Calcium imaging stacks across multiple trials representing all applied stimuli were concatenated for each animal to generate a single tiff stack using ImageJ. Tiff stacks were corrected for movement artifact using the Linear Stack Alignment plugin in ImageJ. Regions of interest (ROIs) were selected manually in ImageJ using the Cell Magic Wand plugin. A total of 213 responsive Trpv1lin-GCaMP6f TG (n = 213 neurons in 3 animals; see Figure 1), 430 responsive Calca-GCaMP6f TG neurons (n = 430 neurons from 15 animals; see Figure S2), 136 Calca-GCaMP6f TG neurons from animals treated with RTX (n = 136 neurons from 5 animals; see Figure 3), and 52 Calca-GCaMP6f DRG neurons (n = 52 neurons form 3 animals, see Figure S2) were analyzed.

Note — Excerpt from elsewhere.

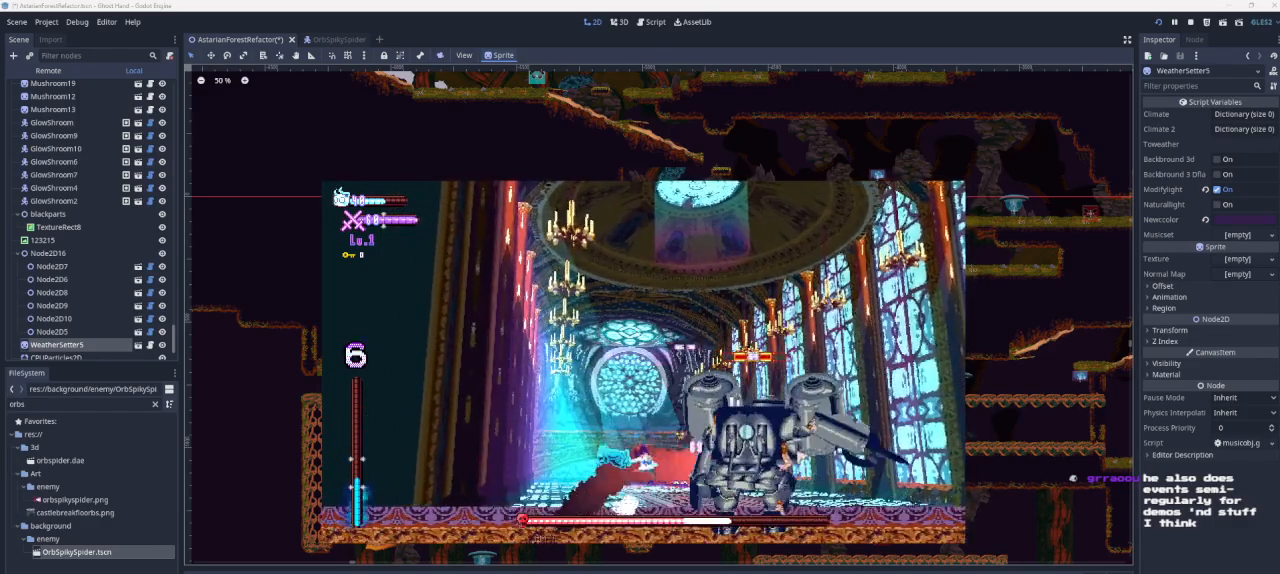
{"buttons": [], "left_stick": "center", "right_stick": "center", "events": [[367, "SQUARE", "up"], [400, "CROSS", "up"], [433, "left_stick", "center"]]}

ROI signal analysis was performed using custom written Matlab scripts (Mathworks). For ∆f/F0 determination F0 was calculated as an average of 5 frames with lowest F from each stack of 200 frames. Custom written Matlab scripts were used for neuropil subtraction: fluorescence signals of a donut shaped area around each ROI were subtracted from the cell response to remove possible contribution of out of focus signal. Neurons were assigned as responsive to any given stimuli if dF/F0>20%. Cells were qualified as mechano-, heat- or mechano-heat-responsive based on unbiased classification by a K-means clustering algorithm with assumed cluster numbers equal to 3. Clustering centroids obtained from analysis of Calca-GCAMP6f results were used to classify responses in Calca-GCAMP6f RTX-treated mice.

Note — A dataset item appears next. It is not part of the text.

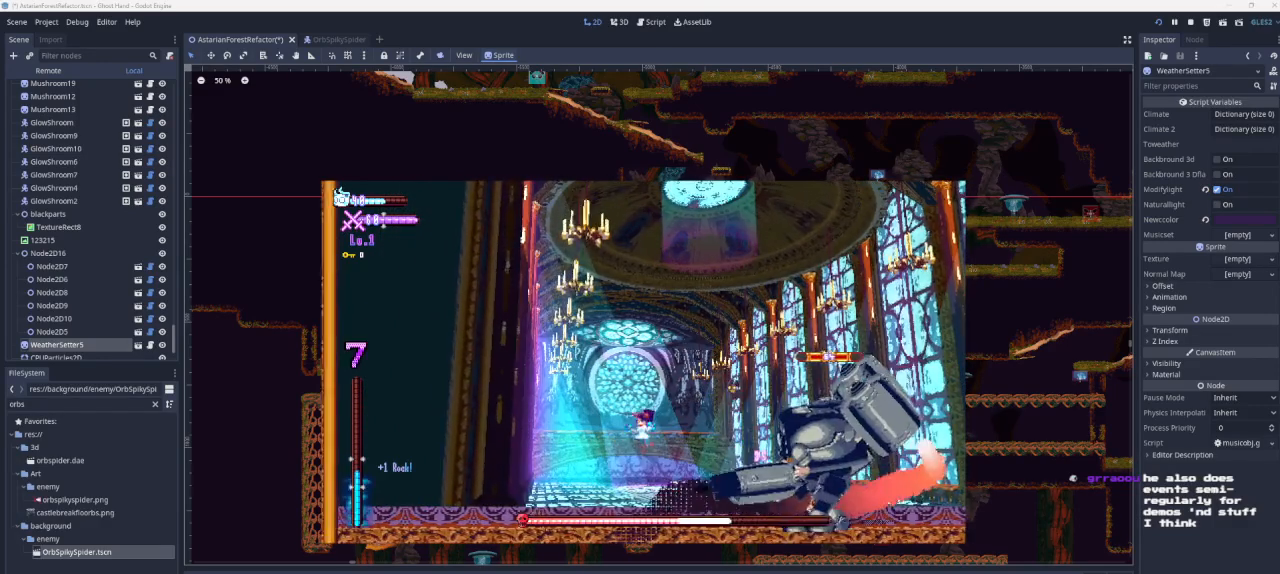
{"buttons": [], "left_stick": "down-left", "right_stick": "center", "events": [[33, "CROSS", "down"], [67, "left_stick", "right"], [133, "CROSS", "up"], [300, "SQUARE", "down"], [467, "SQUARE", "up"], [467, "left_stick", "down-left"]]}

Quantification of Histology

Co-expression of Trpv1lin-tdT with sensory neuron markers was quantified for label overlap using ImageJ. For each experiment, representative confocal images from tissue sections were quantified (n = 5 sections from 3 animals). Co-expression of tdTomato with sensory neuron markers are quantified for label overlap using ImageJ (n = 5 sections from 3 animals). Quantification of hair shafts with circumferential endings was performed in ImageJ from confocal images (n = 10 skin preparations from 3 animals). To quantify the lengths of free nerve endings, a line was traced using the free hand tool of ImageJ, and the absolute length was measured (n = 10 skin preparations from 3 animals)

Supplementary Material

1
2

Supplemental Video 1. Related to Figure 1; In-vivo calcium imaging from TG of Trpv1lin-GCaMP6f mouse.

Download video file (5.2MB, m4v)
3

Supplemental Video 2. Related to Figure 2 and Figure S2; In-vivo calcium imaging from TG of Calca-GCaMP6f mouse.

Download video file (6.4MB, m4v)
4

Supplemental Video 3. Related to Figure 3; In-vivo calcium imaging from TG of RTX treated Calca-GCaMP6f mouse.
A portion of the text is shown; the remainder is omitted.